European education ministers wish universities to lead the movement towards a system of collaboration. Kenneth Edwards considers a great opportunity
Last month's signing of the Bologna declaration by 31 ministers of education, including Baroness Blackstone, or their representatives was a remarkable event.
The signatories to the The European Higher Education Area represented 29 countries from across Europe, including all 15 European Union member states.
This statement includes an agreement to work towards a Europe-wide framework to allow comparisons of degrees and other higher education qualifications. An important recommendation was to adopt a system based on two cycles - the first, an undergraduate phase "lasting a minimum of three years" leading to a qualification that would be a requirement for entry into the second, or postgraduate, phase.
At an academic conference before the signing it became clear that considerable changes have occurred in recent years in a number of European countries, including Germany, France and Italy, in the direction of creating two clear cycles. Thus, the ministerial declaration reflects changes that national governments are actively leading. The Bologna Declaration was itself a follow-up to a declaration signed at the Sorbonne a year ago by the ministers of the United Kingdom, Germany, Italy and France.
This new event shows that higher education is high enough on the agenda of national governments for so many ministers to meet in one place. A second point is to note that ministers are now taking a lead in what they might perceive to be a vacuum created by the scandals around the European Commission and also against the background of a potentially muscle-flexing new European Parliament.
So there is an interesting contrast between the positive activity shown by national governments across Europe on the one hand and an apparent disenchantment in European institutions demonstrated by the low turnout in the European parliamentary elections.
So where does higher education fit in? Universities have international missions and their fundamental values are universal. In Europe the universities can trace their origins to the creation of the medieval university, of which Bologna itself was the first. The current interest of ministers in evolving national systems in order to facilitate opportunities for collaboration should be encouraged. At the same time universities need to be vigilant in order to prevent any attempts to impose a bureaucratic solution. The developments must be evolutionary and respect national characteristics and the fundamental autonomy of institutions. This autonomy is essential if the higher education system, as a whole, is to have the freedom to experiment in order to adapt to changing circumstances.
The importance of being involved in this discussion was demonstrated at Bologna, where I had an opportunity, as president of the Association of European Universities (CRE), to outline the main findings at the beginning of the ministerial meeting. I believe there is a great opportunity for the universities of Europe to have an important collective input into these changes that are now taking place. For this reason I believe there will be many benefits to be gained by creating a single organisation to represent all higher education in Europe from the two existing bodies: the CRE and the Confederation of Rectors Conferences of EU Member States.

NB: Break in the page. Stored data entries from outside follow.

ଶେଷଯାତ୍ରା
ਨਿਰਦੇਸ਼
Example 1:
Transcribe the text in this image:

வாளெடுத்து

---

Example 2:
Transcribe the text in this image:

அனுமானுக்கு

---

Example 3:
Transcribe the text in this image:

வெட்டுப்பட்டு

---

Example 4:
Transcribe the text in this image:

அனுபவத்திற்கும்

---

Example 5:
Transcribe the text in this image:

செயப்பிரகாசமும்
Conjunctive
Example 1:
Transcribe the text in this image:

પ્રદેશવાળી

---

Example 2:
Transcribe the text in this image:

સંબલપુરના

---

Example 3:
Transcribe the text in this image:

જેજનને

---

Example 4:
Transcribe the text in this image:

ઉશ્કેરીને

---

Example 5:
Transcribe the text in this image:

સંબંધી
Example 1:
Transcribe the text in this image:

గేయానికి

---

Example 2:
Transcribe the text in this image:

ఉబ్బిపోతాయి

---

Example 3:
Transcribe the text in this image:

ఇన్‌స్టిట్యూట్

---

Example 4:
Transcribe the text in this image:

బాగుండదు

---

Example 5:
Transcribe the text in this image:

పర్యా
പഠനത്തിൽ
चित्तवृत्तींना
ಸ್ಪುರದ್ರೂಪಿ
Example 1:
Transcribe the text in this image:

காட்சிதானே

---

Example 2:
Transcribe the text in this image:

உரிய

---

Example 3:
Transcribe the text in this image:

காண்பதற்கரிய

It is important not only that we have an input into the changes that are now happening in the framework within which higher education operates. The European universities collectively can offer a great deal of assistance to each other. The damage done to the University of Pristina and to other Balkan universitiescreates a particular need to which European universities should respond.

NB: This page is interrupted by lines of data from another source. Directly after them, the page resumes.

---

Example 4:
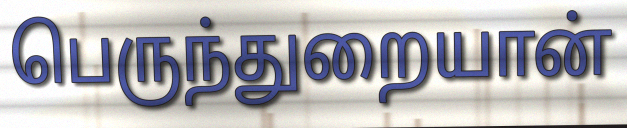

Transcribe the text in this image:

பெருந்துறையான்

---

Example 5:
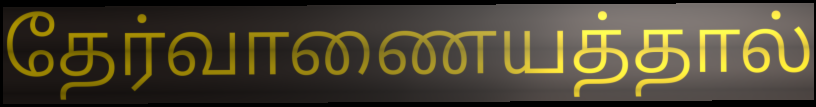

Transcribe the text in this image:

தேர்வாணையத்தால்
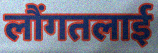
लौंगतलाई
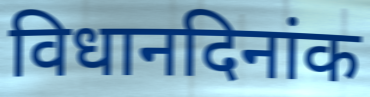
विधानदिनांक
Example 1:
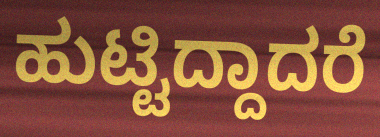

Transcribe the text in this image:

ಹುಟ್ಟಿದ್ದಾದರೆ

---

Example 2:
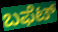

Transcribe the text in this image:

ಬಫೆಟ್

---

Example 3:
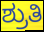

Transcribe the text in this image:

ಶ್ರುತಿ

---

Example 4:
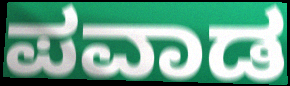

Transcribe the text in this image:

ಪವಾಡ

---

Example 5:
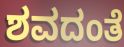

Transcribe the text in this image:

ಶವದಂತೆ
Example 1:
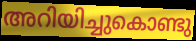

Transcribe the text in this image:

അറിയിച്ചുകൊണ്ടു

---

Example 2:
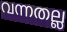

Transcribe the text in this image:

വന്നതല്ല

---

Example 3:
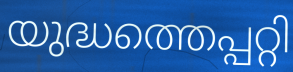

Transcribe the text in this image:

യുദ്ധത്തെപ്പറ്റി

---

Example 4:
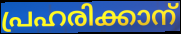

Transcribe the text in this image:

പ്രഹരിക്കാന്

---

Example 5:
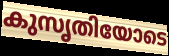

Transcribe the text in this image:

കുസൃതിയോടെ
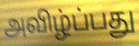
அவிழ்ப்பது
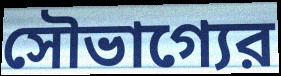
সৌভাগ্যের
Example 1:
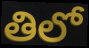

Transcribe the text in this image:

తిలో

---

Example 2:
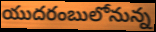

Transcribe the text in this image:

యుదరంబులోనున్న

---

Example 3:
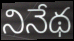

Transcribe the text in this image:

నినేథ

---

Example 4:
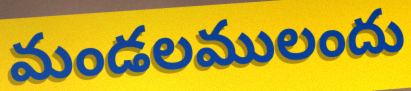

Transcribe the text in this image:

మండలములందు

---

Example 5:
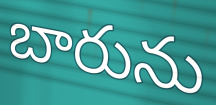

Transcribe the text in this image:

బారును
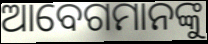
ଆବେଗମାନଙ୍କୁ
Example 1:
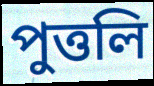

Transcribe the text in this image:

পুত্তলি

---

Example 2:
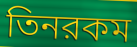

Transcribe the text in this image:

তিনরকম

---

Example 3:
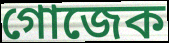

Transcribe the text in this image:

গোজেক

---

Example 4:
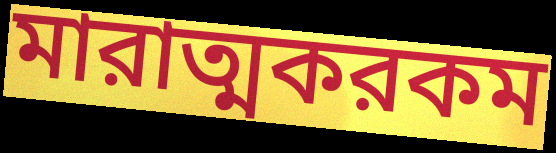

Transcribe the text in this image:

মারাত্মকরকম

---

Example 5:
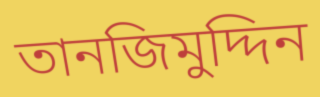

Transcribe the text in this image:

তানজিমুদ্দিন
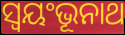
ସ୍ଵୟଂଭୂନାଥ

The stimulus to cooperation among European universities created by the European Commission programmes (Erasmus, Tempus and now Socrates) has been of significant importance. But now Europe is seen as being much larger than the area represented by the member states of the EU.
One of the significant characteristics of the past decade has been the enthusiasm with which those universities that were behind the former Iron Curtain have for joining the European university movement. While the constitutional and political evolution of Europe may have slowed down and possibly be running out of steam, the higher education system is showing many signs of wanting to work on the European scale.
Ministers of education seem to be enthusiastic supporters of this trend, and I believe there are great opportunities for the higher education system itself to lead these developments.
Kenneth Edwards is vice-chancellor of the University of Leicester and president of the CRE.